Thursday, June 1, 2023

On Friday, May 26th Paul Woskov, MIT Plasma Science and Fusion Center, will join us to speak about Geothermal Drilling Technologies. Geothermal energy from Super-Hot Rock

Super Hot Rock (SHR) can be a virtually limitless base energy source with a power density comparable to fossil fuels. At depths ranging from 10 – 20 km about 80% of the world’s major population centers could access SHR. Pioneered at MIT and leveraging technology developed for nuclear fusion research, millimeter-wave (MMW) drilling represents a non-contact, direct energy penetration that replaces mechanical drilling with a full-bore energy-matter interaction. High-powered energy is efficiently guided downhole to result in dielectric heating > 2,000 oC, rapidly melting, pressurizing, and vaporizing the rock to create a borehole with a vitrified casing and transporting quenched vapors up-hole by a circulating purge gas. This process overcomes temperature/pressure limits of current drilling technology while improving drilling rates and lowering costs by an order of magnitude.
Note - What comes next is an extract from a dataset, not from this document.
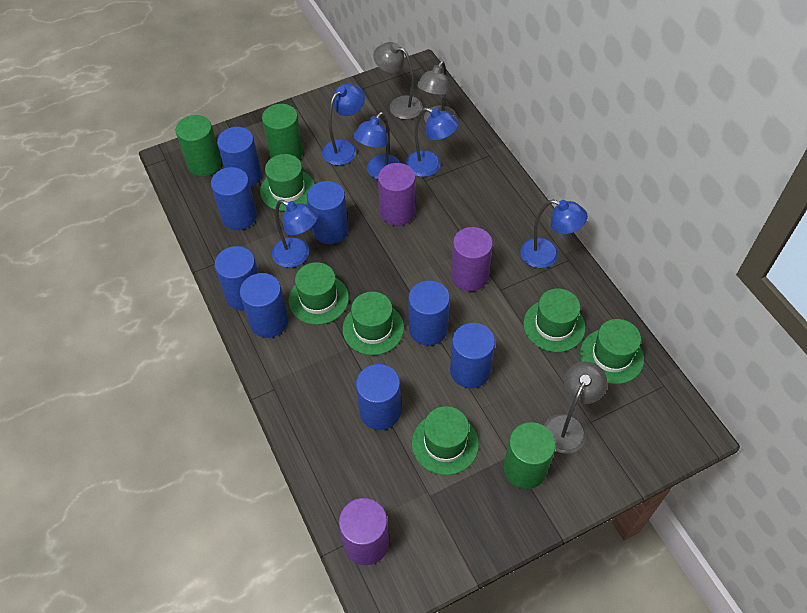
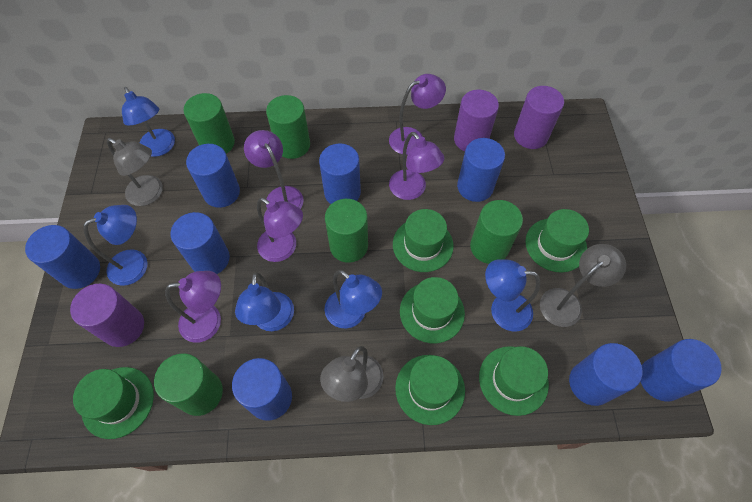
green cylinder: 3 -> 5
purple lamp: 0 -> 5

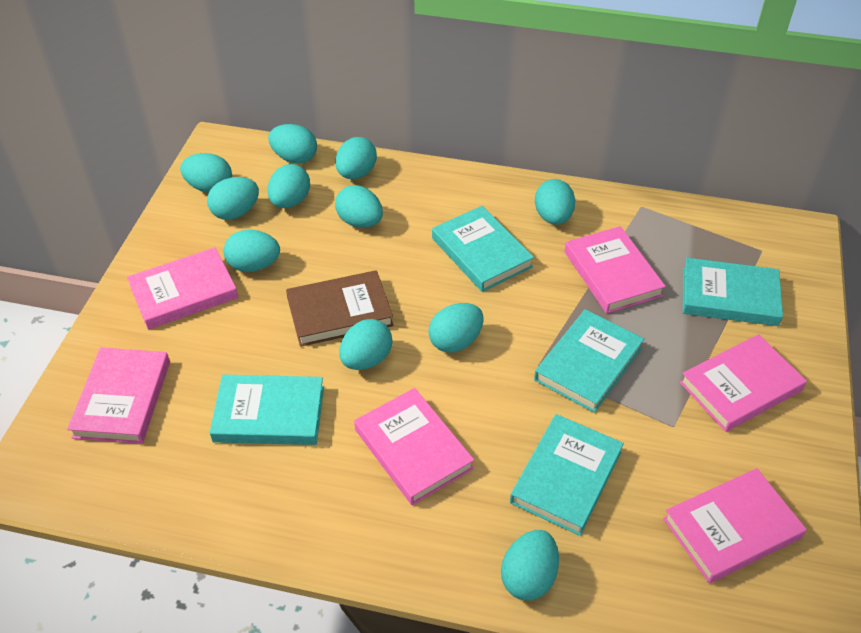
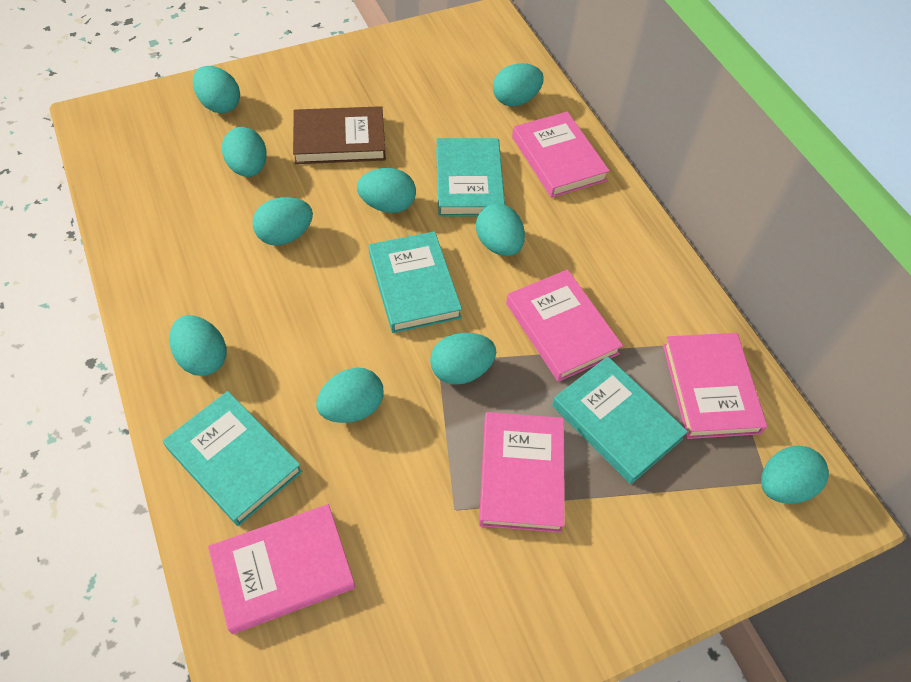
pink book: 6 -> 5
turquoise book: 5 -> 4
turquoise egg: 11 -> 10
In this presentation, we present the analytic basis of MMW drilling and why it is optimal to access deep SHR, provide experimental results, and plans at MIT, Oak Ridge National Laboratory (ORNL), and Quaise Energy. Dr. Paul Woskov has been with MIT for 46 years, retiring from the Plasma Science and Fusion Center as a Senior Research Engineer after 41 years and currently continues part time as an active retiree. He has led and worked with national and international research teams in the areas of energy and environmental research. These areas have included work on major fusion energy experiments including ITER as an External Expert, on applied plasmas for nuclear waste remediation and pollution monitoring, and applications of millimeter-wave gyrotrons to geothermal energy, which included melting through granite and basalt for the first time using a powerful 5G frequency. Dr. Woskov has won 6 R&D 100 Awards as the inventor of new instrumentation and measurement methods for nuclear waste vitrification, atmospheric emissions, and thermal processes.